In/Sight: African Photographers, 1940 to the Present (1996)
When it opened at the Guggenheim Museum in 1996, In/Sight was the first major exhibition in the United States to focus on the work of African photographers. Designed by Clare Bell of the Guggenheim Museum and independent curators Okwui Enwezor, Danielle Tilkin, and Octavio Zaya, the exhibition presented nearly 140 pictures of thirty African artists. The exhibition sought to give a chronological and historical consistency, rather than geographical, to the development of photography in Africa. The exhibition helped to give a completely different light on contemporary African art compared to previous exhibitions mainly focused on the creativity of African artists and sculptors.

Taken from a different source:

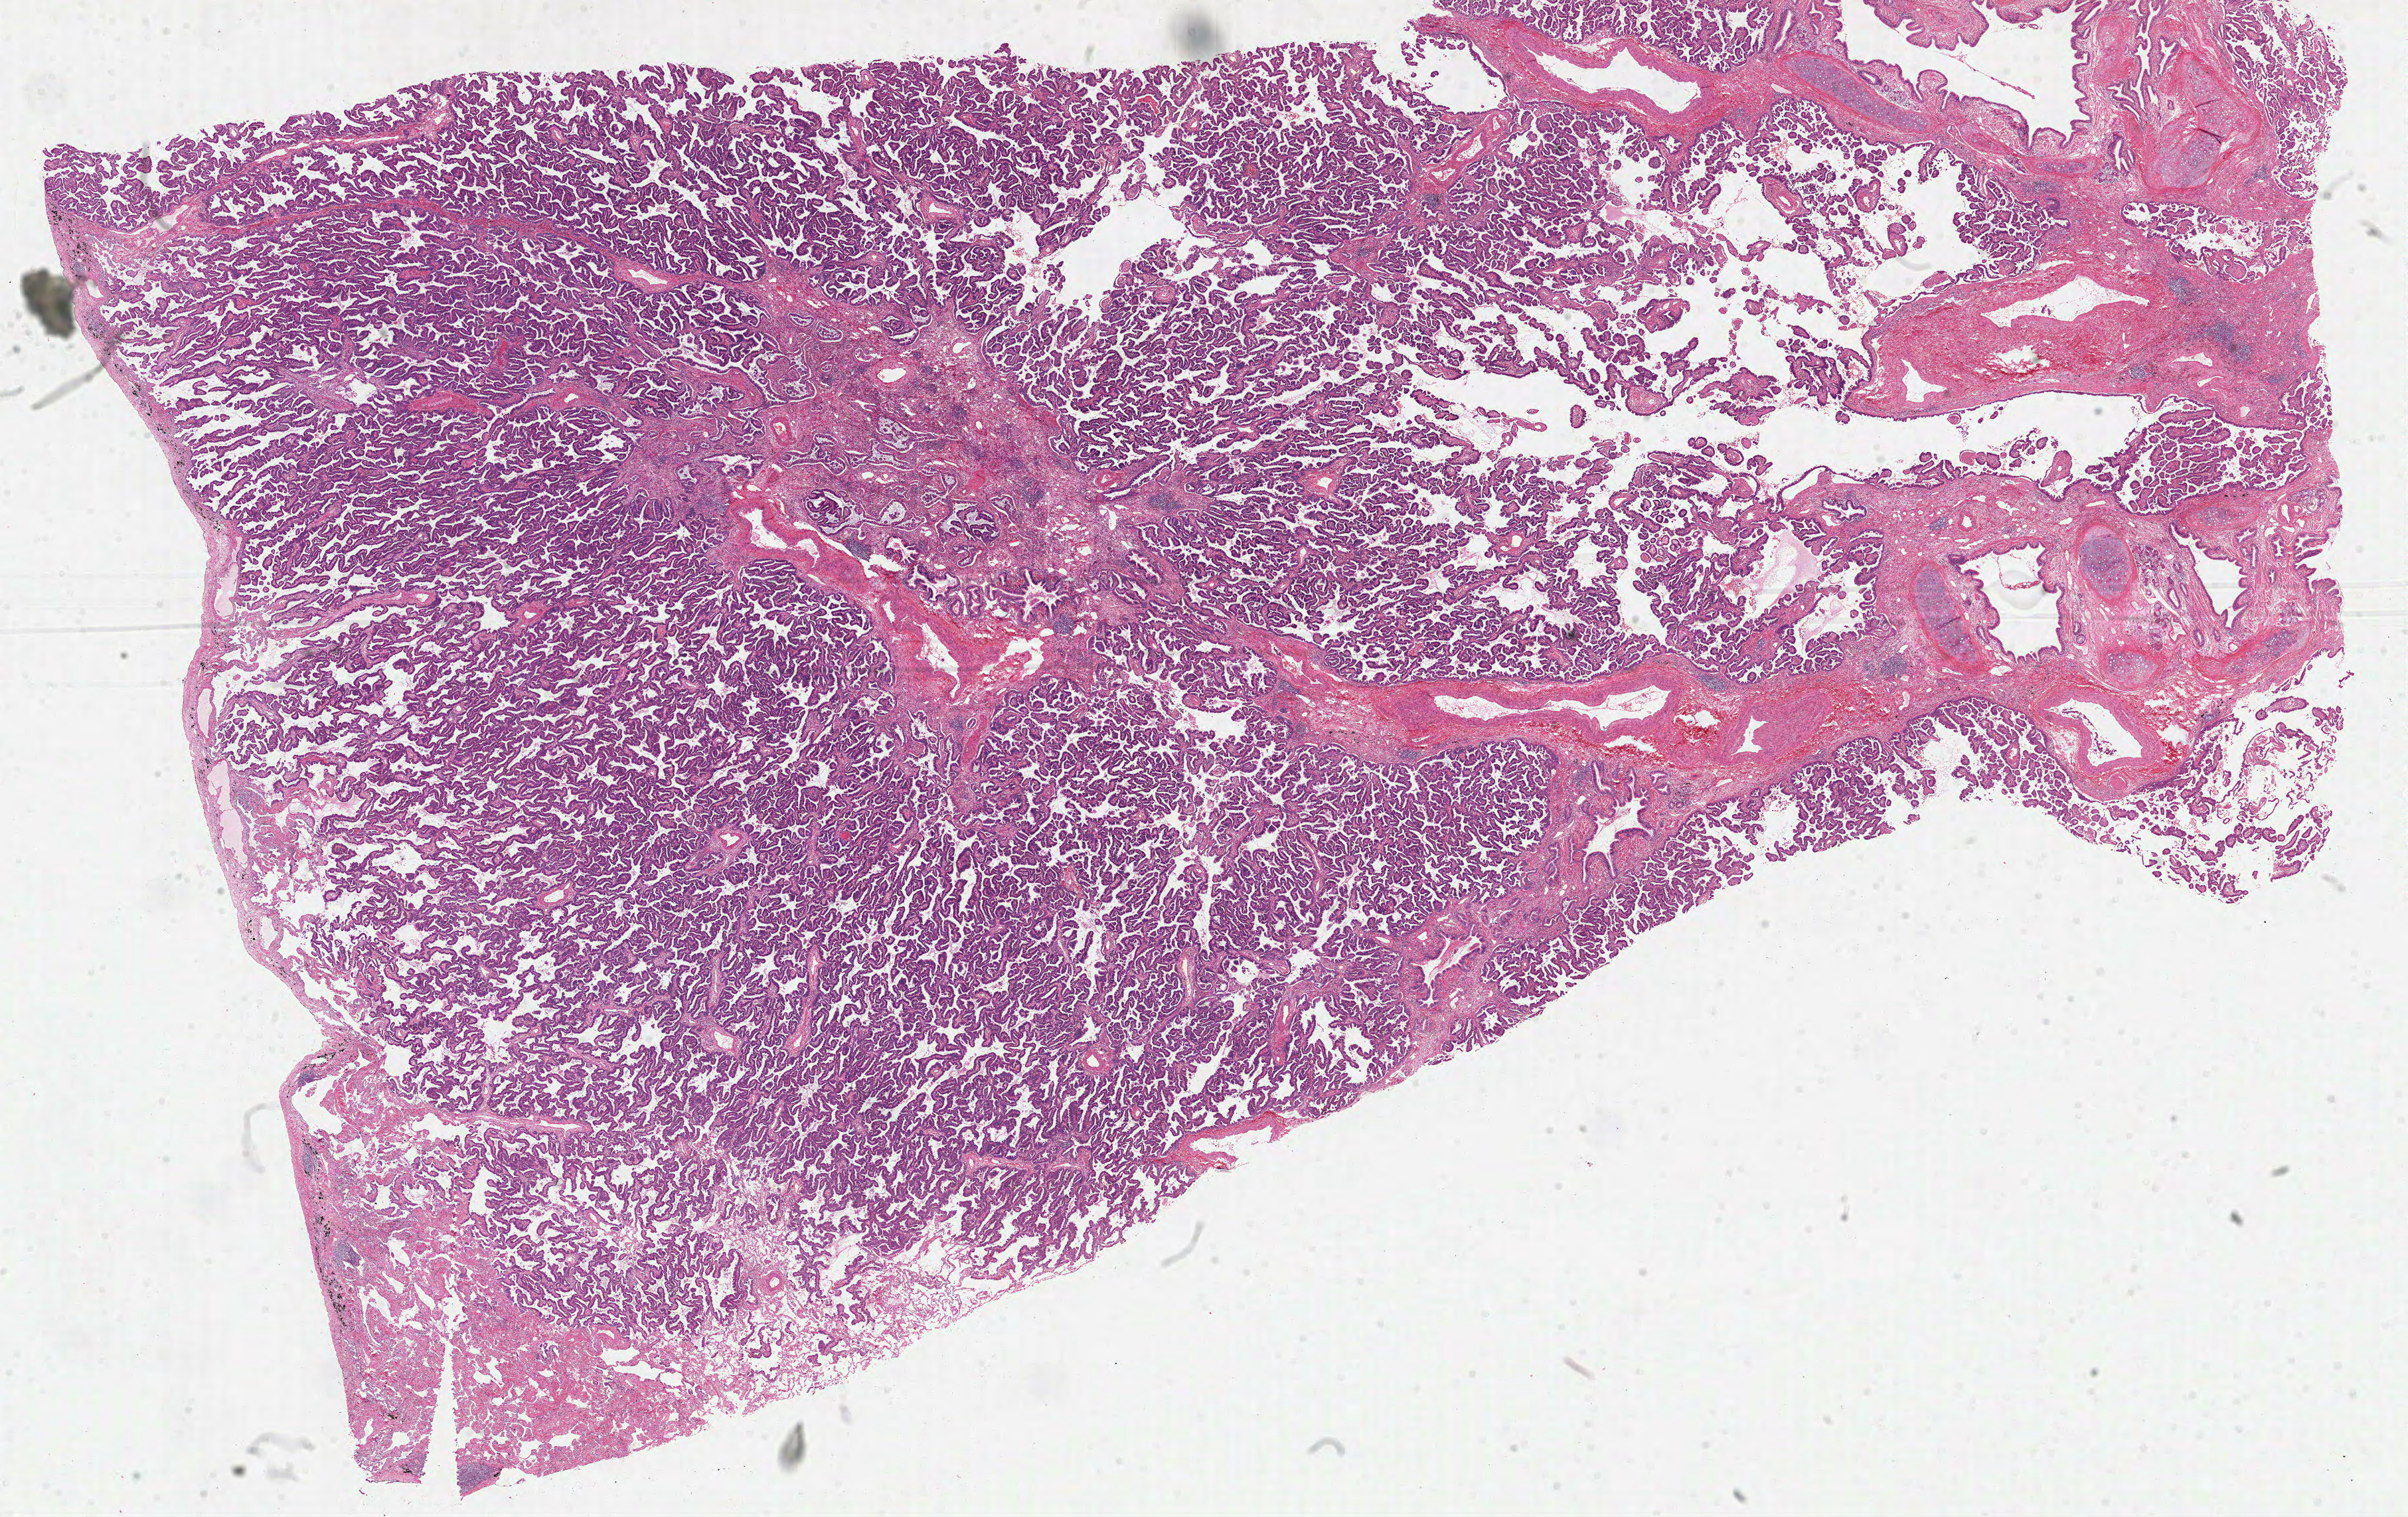
Digitized H&E-stained tissue section (whole slide), shown as a low-resolution overview of the whole scanned area (about 29.2 x 18.4 mm, from a 40x scan). FFPE section. Sample: primary tumour, lung. Male patient; age at initial diagnosis 77 years.
* AJCC pathologic stage: IV (6th edition)
* pathologic diagnosis: Papillary adenocarcinoma, NOS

In/Sight was organized by decades. First, it opens with portraits from the 1940s and 1950s during the dismantling of European colonies of the continent. Then, photographs taken during the 1960s and 1970s chronicled the development of new independent countries and the emergence of Africa in the modern world. Finally, the photographs of the 1980s and 1990s reflected on several themes of self-expression by focusing on the issues of race, sexuality, gender, and nationality.
Seven Stories about Modern Art in Africa (1995)
Seven Stories was held at the Whitechapel Gallery in London as part of the UK-based Africa 95 program of events, which highlighted contemporary African art and culture. The exhibition was prepared four years ago by anthropologist Clémentine Deliss. She made several field surveys in Africa and then worked out a series of seminars in London, where different actors came to debate the merits and shortcomings of recent exhibitions of contemporary African art, such as Magiciens de la Terre, Africa Explores or Africa Hoy.
Positioning itself as an alternative to these exhibitions, Seven Stories proposed an approach based on the complexity of the issues raised by contemporary African art and critical aspect of the interaction between artists, critics and curators. So Deliss ask five African artists and critics to write and represent seven stories on contemporary art from seven African countries: Ethiopia, Kenya, Nigeria, Senegal, South Africa, Sudan, and Uganda.
Otro País : Escalas Africanas [Another Country: African Stopovers] (1994)
Otro País was a traveling exhibition that opened in Centro Atlántico de Arte Moderno in the Canary Islands in 1994 and remained in Spain a year later. It was co-curated by Simon Njami and Joëlle Busca, and featured twenty-four artists – half of African origin and half of Caribbean origin. Otro País reflects on the cultural and artistic interchange between Africa and the Caribbean with Europe acting as the focal point. Building on a dynamic relationship between the two cultures, the exhibition suggested that the connection was not only geographical but also conceptual. However, Otro País missed the opportunity to expand its scope by including other regions with cultural ties to Africa. The exhibition has rather chosen to focus on Caribbean and black African artists forgetting to mention white African artists.
Africa Hoy: Obras de la Contemporary African Art Collection [Africa Now] (1991)
Africa Hoy was an exhibition of African art from the collection of Jean Pigozzi and curated by André Magnin. The traveling exhibition that included works by 15 artists living in Africa began in the Canary Islands, and then went to the Netherlands and Mexico. The following year, the exhibition was modified and presented at Saatchi Gallery in London under the title Out of Africa. Africa Hoy was presented as an overview of African artistic creation, and not as a thematic exhibition or thesis. But the exhibition has been widely criticized for its primitive representation that suggests that contemporary African artists are completely disconnected compared to Westerners.
Africa Explores: 20th Century African Art (1991)
Africa Explores was the last of a series of exhibitions at the Museum for African Art of New York City since its inception in 1984 by Susan Vogel, its founder and director. In response to the approach adopted by the exhibition Magiciens de la Terre, Africa Explores followed a more anthropological methodology to represent African art in its context and in all its diversity. The exhibition was organized around five distinctive categories: Traditional, New Functional, Urban, International and Extinct. However, this categorizing approach was considered by many critics, rigid, artificial or referring to an outdated representation of Africa.